New projects, as the first postmen aircraft, will start soon. Anyone can afford a drone: while full optional models require a real investment, basic drones cost just a few hundred euros.
The drones offer countless opportunities. Police forces have already used them in different fields such as, for example, the monitoring of organized criminal activity or emergencies when natural disasters occur, the assessment of structures affected by earthquakes or other disasters and the search operations for missing persons. Since 2011, the United States and Mexico have used them jointly to monitor illegal immigration.
Their use is regulated by law to avoid hampering air traffic or interfering with aviation positioning instruments, including radars.
In the US this type of regulation is promoted by the FAA, while in Europe the major step forward was taken with the Riga Declaration. In Italy, the National Agency for Civil Aviation (ENAC) introduced in July 2015 a second version of the “Remotely Piloted Aerial Vehicles Regulation” (APR), which classified the drones into two categories based on weight, providing different limitations.
All these regulations go in the right direction, but they are not completely exhaustive: in fact, there is not a specific reference in terms of privacy violation. Drones have powerful cameras, advanced sensors and sophisticated data processing capabilities. For these reasons, they could be subjected to tampering, hijacking or theft of sensitive information, as proved by the British company Sensepoint. Furthermore, the extraordinary shooting skills extend to the airspace the possibility, already offered by smartphones, to record a video in few seconds without drawing attention and with a consequent number of problems related to the processing of personal data.
While in Hollywood there is not a massive usage of recordings made by drones due to the lack of specific regulations, amateur videomakers make a wide use of them, as demonstrated by the shooting of the Concordia wreck, the poachers in Massachusetts (drones are very useful in the fight against poaching) or the abandoned Hashima Island in Japan.

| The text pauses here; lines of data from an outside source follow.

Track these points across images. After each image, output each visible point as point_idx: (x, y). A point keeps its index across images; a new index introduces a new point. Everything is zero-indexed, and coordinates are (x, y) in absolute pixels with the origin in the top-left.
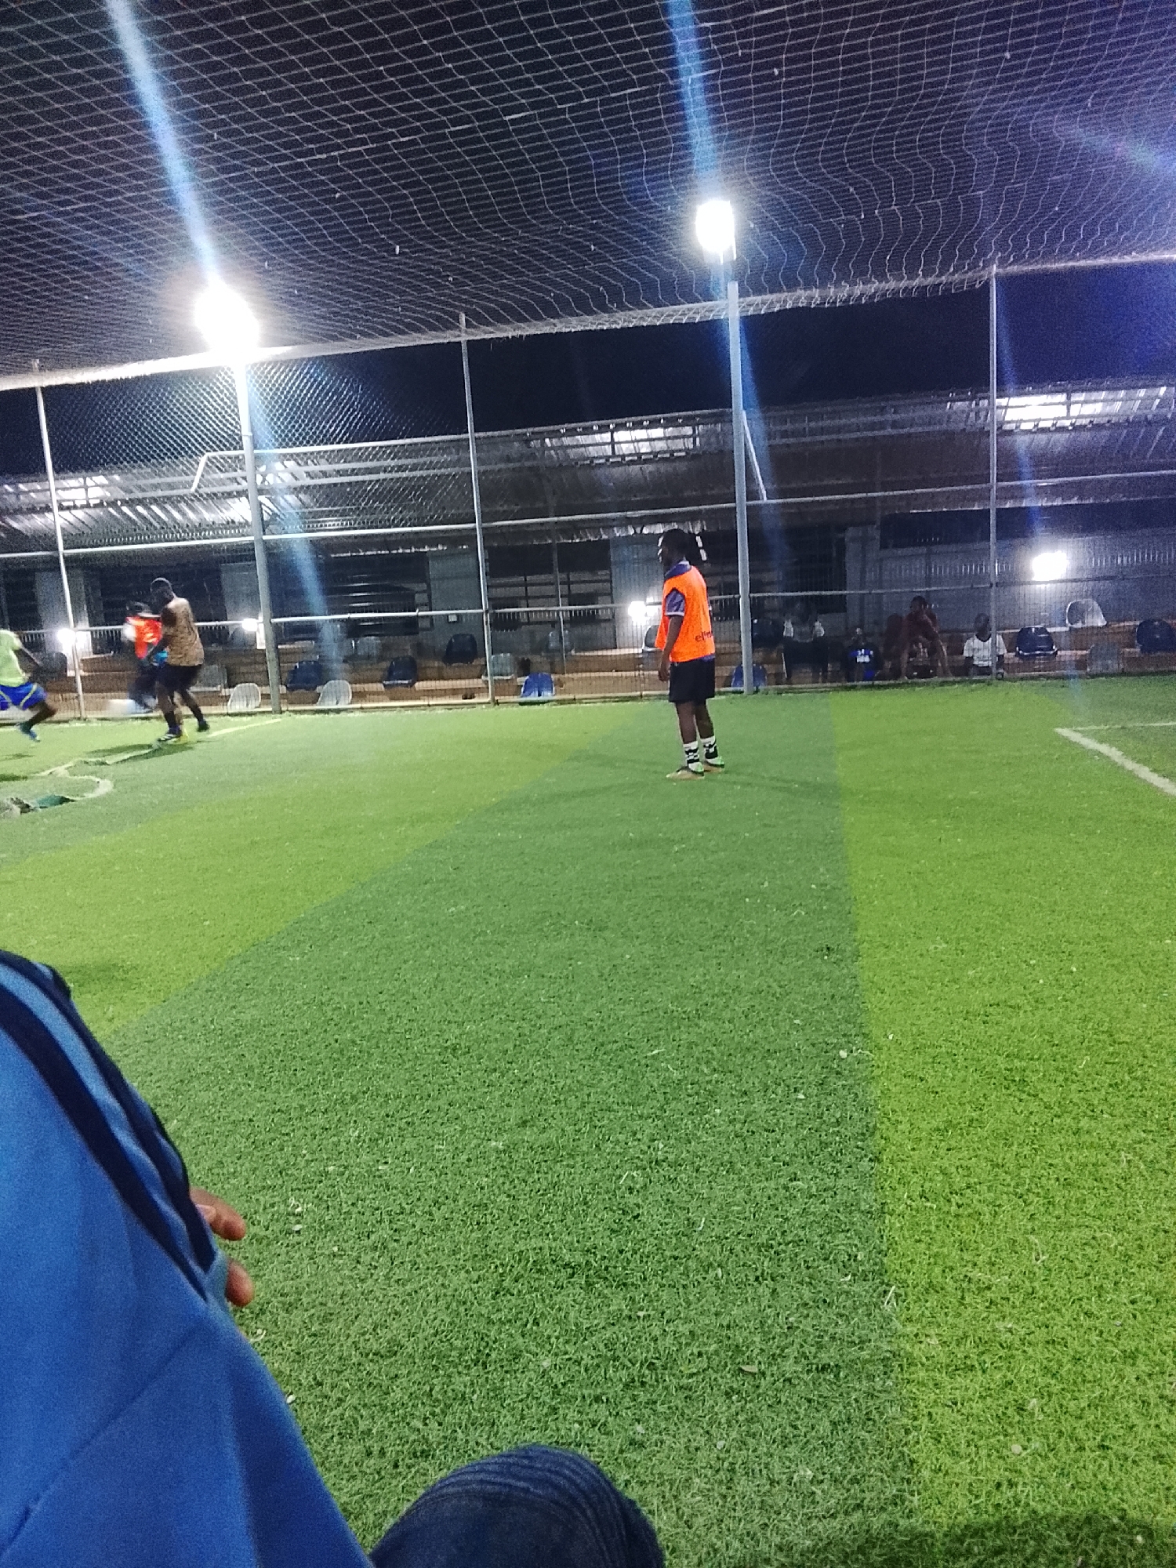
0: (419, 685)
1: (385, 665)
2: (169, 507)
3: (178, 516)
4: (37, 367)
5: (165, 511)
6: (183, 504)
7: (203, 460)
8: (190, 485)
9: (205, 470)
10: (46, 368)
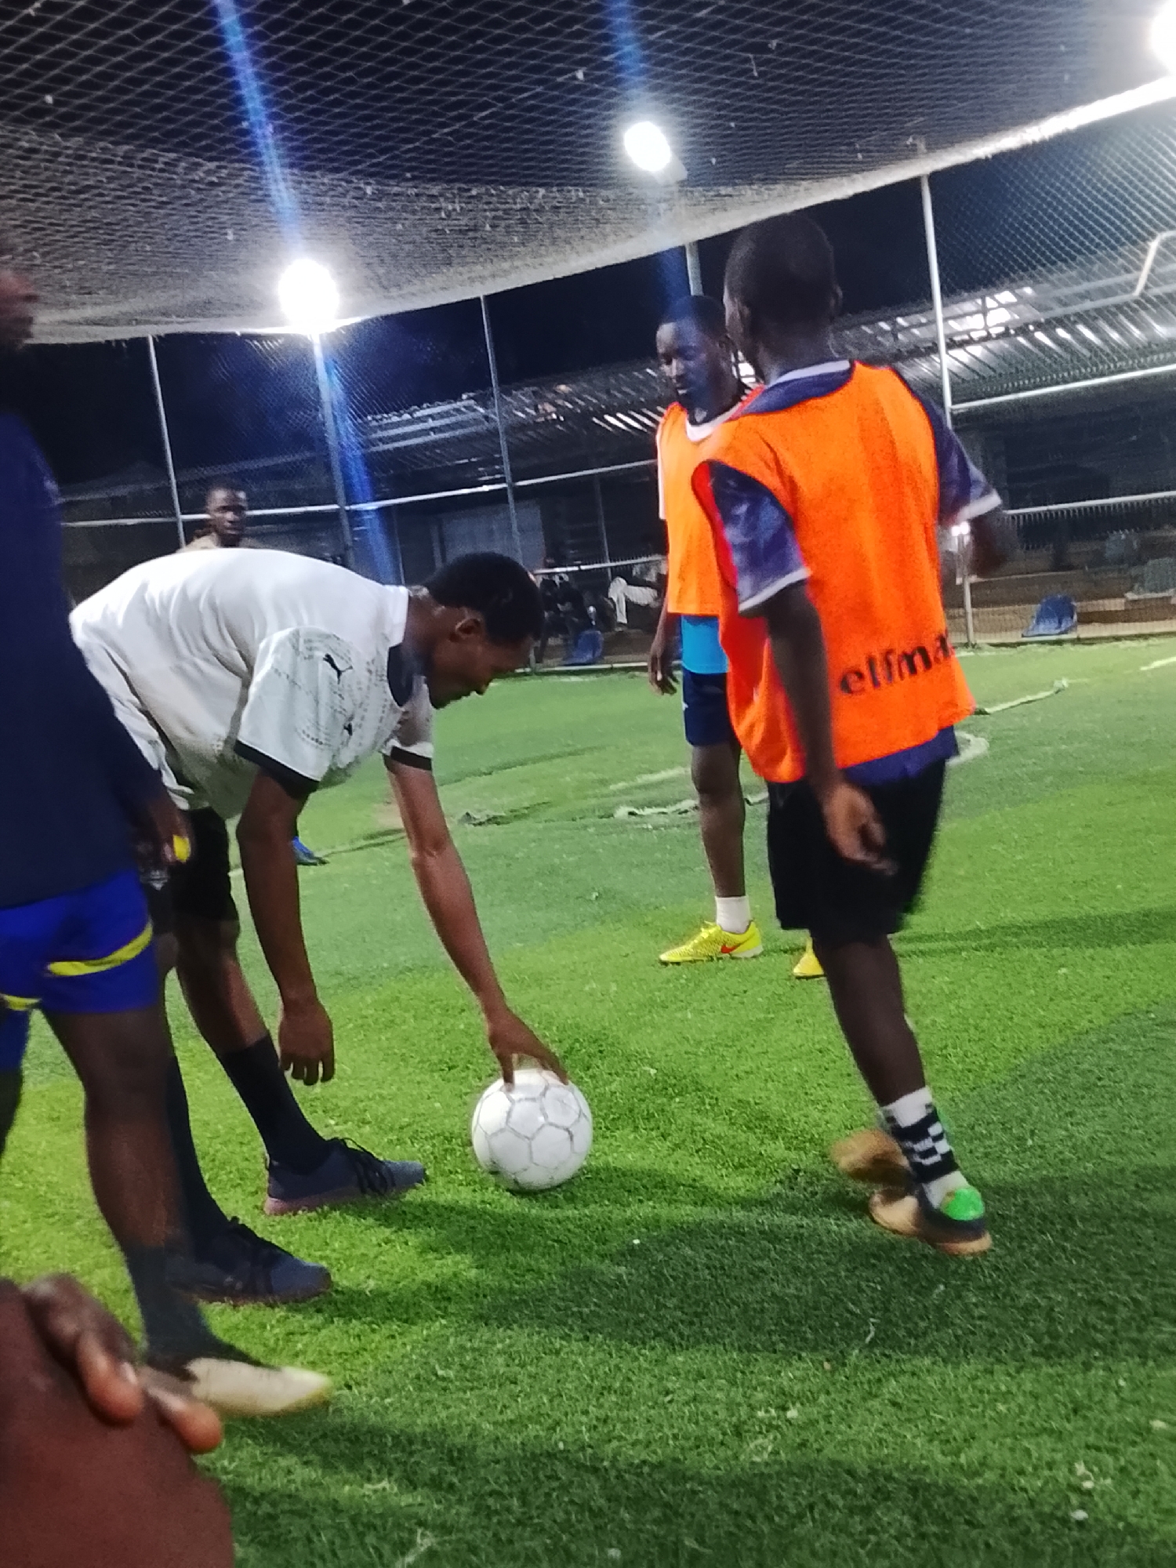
2: (1102, 324)
3: (1115, 336)
4: (922, 146)
5: (1095, 330)
6: (1122, 317)
7: (1154, 246)
8: (1133, 287)
9: (1156, 261)
10: (933, 146)
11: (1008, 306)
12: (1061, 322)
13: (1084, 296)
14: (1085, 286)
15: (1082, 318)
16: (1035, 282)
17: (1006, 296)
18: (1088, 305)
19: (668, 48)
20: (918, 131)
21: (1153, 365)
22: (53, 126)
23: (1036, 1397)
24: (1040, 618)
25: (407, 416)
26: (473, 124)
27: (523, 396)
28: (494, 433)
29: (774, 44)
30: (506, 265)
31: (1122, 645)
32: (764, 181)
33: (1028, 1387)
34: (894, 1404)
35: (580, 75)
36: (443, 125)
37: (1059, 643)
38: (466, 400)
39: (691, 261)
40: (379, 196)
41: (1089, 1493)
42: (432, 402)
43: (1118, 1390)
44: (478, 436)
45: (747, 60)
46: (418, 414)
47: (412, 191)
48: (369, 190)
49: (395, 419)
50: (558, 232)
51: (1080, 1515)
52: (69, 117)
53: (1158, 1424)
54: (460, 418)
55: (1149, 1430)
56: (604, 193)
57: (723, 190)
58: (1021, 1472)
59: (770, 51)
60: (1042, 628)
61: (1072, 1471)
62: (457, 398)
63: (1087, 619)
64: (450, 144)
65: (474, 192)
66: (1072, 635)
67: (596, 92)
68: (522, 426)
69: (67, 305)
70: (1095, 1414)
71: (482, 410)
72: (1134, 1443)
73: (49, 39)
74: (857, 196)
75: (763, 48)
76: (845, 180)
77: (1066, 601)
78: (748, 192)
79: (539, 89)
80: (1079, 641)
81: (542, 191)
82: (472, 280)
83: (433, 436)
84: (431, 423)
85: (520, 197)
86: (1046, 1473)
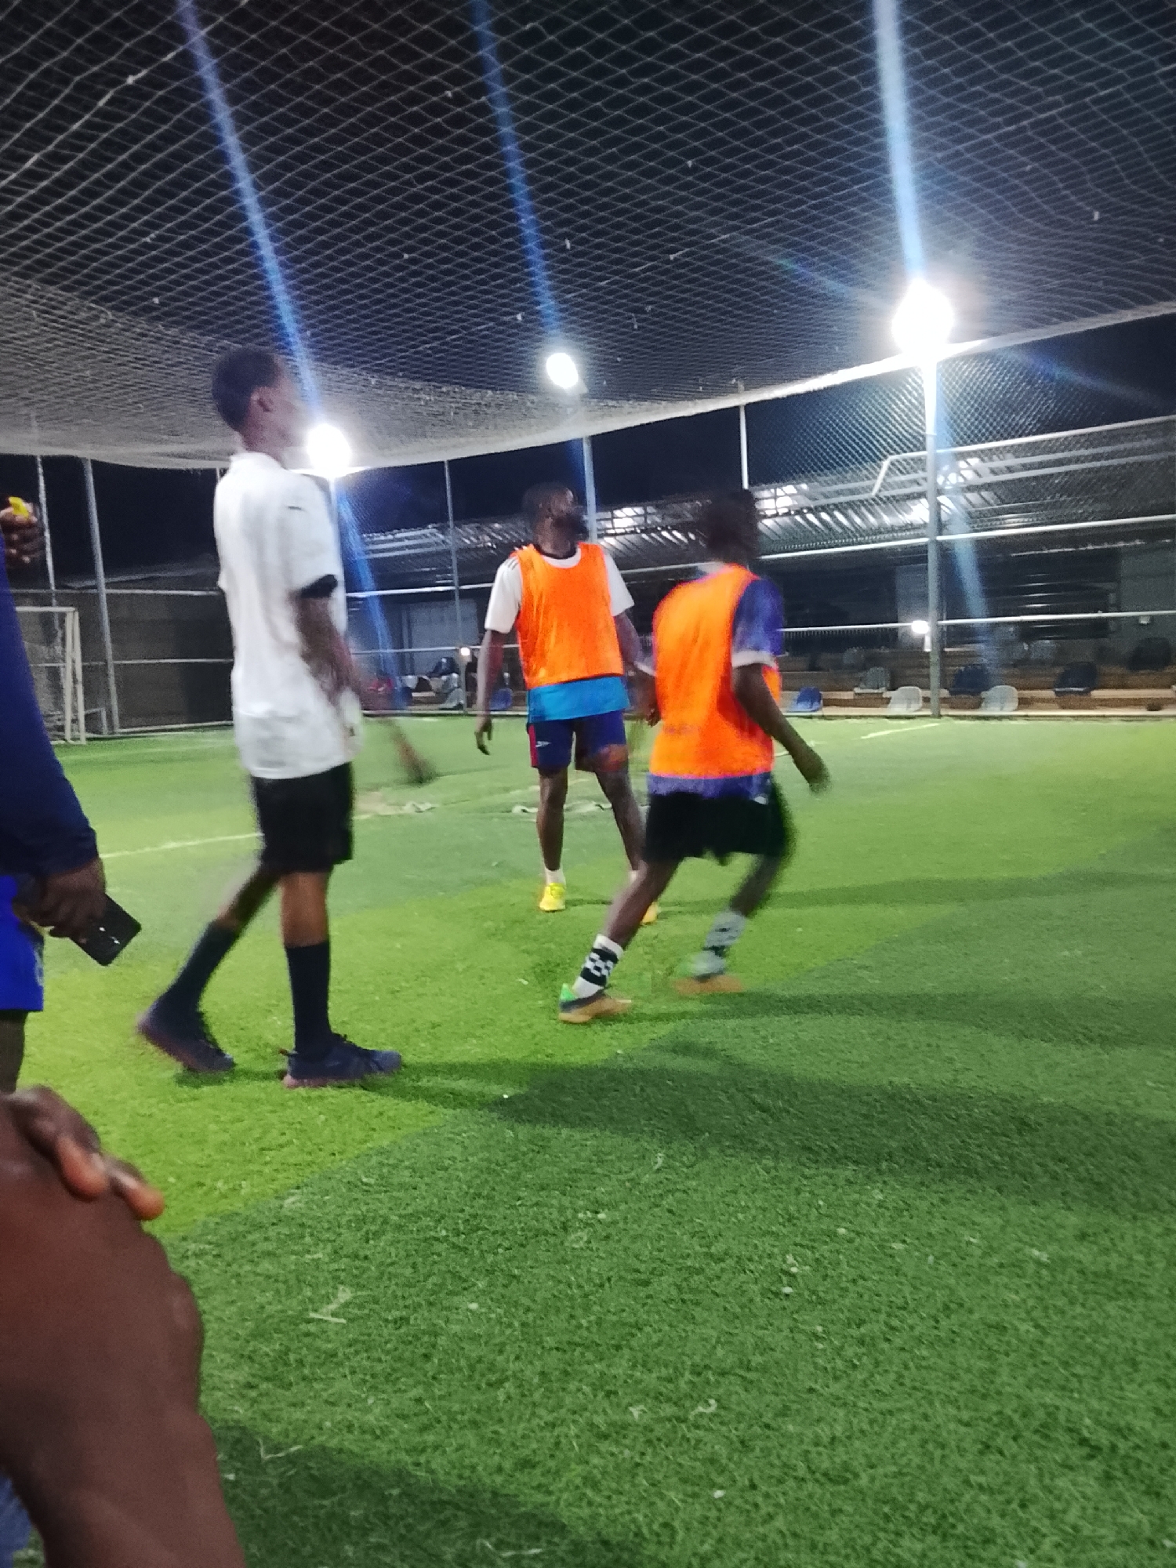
0: (1096, 694)
1: (1058, 670)
2: (850, 512)
3: (858, 520)
4: (741, 386)
5: (846, 516)
6: (863, 509)
7: (886, 464)
8: (871, 489)
9: (887, 474)
10: (748, 388)
11: (791, 495)
12: (824, 508)
13: (839, 493)
14: (840, 487)
15: (837, 507)
16: (809, 482)
17: (790, 489)
18: (842, 499)
19: (578, 305)
20: (741, 377)
21: (880, 541)
22: (158, 318)
23: (764, 1210)
24: (800, 700)
25: (390, 537)
26: (446, 343)
27: (469, 529)
28: (449, 552)
29: (649, 308)
30: (462, 440)
31: (849, 721)
32: (637, 399)
33: (759, 1203)
34: (670, 1211)
35: (519, 317)
36: (426, 342)
37: (810, 717)
38: (430, 530)
39: (587, 449)
40: (379, 386)
41: (793, 1276)
42: (408, 527)
43: (818, 1207)
44: (438, 553)
45: (630, 318)
46: (399, 535)
47: (403, 385)
48: (373, 382)
49: (383, 538)
50: (499, 421)
51: (787, 1290)
52: (167, 314)
53: (842, 1231)
54: (426, 541)
55: (835, 1234)
56: (532, 397)
57: (611, 403)
58: (750, 1260)
59: (645, 312)
60: (801, 706)
61: (784, 1261)
62: (424, 526)
63: (828, 703)
64: (429, 355)
65: (444, 389)
66: (819, 713)
67: (528, 330)
68: (468, 550)
69: (161, 442)
70: (802, 1223)
71: (441, 536)
72: (826, 1243)
73: (158, 260)
74: (697, 415)
75: (642, 311)
76: (690, 403)
77: (817, 691)
78: (627, 405)
79: (491, 324)
80: (823, 717)
81: (490, 392)
82: (440, 448)
83: (407, 552)
84: (407, 543)
85: (476, 396)
86: (768, 1261)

At the moment, the main problem related to the domestic and commercial use of drones is represented by the great confusion under regulatory terms. This was also observed at European level by the Article 29 Data Protection Working Party, which in June 2015 produced a report entitled “Privacy and Data Protection Issues Relating to Utilization of Drones”. The adoption of a proactive approach to implement the concept of “privacy by design” and the introduction of measures starting from the planning phase seem the most viable solution.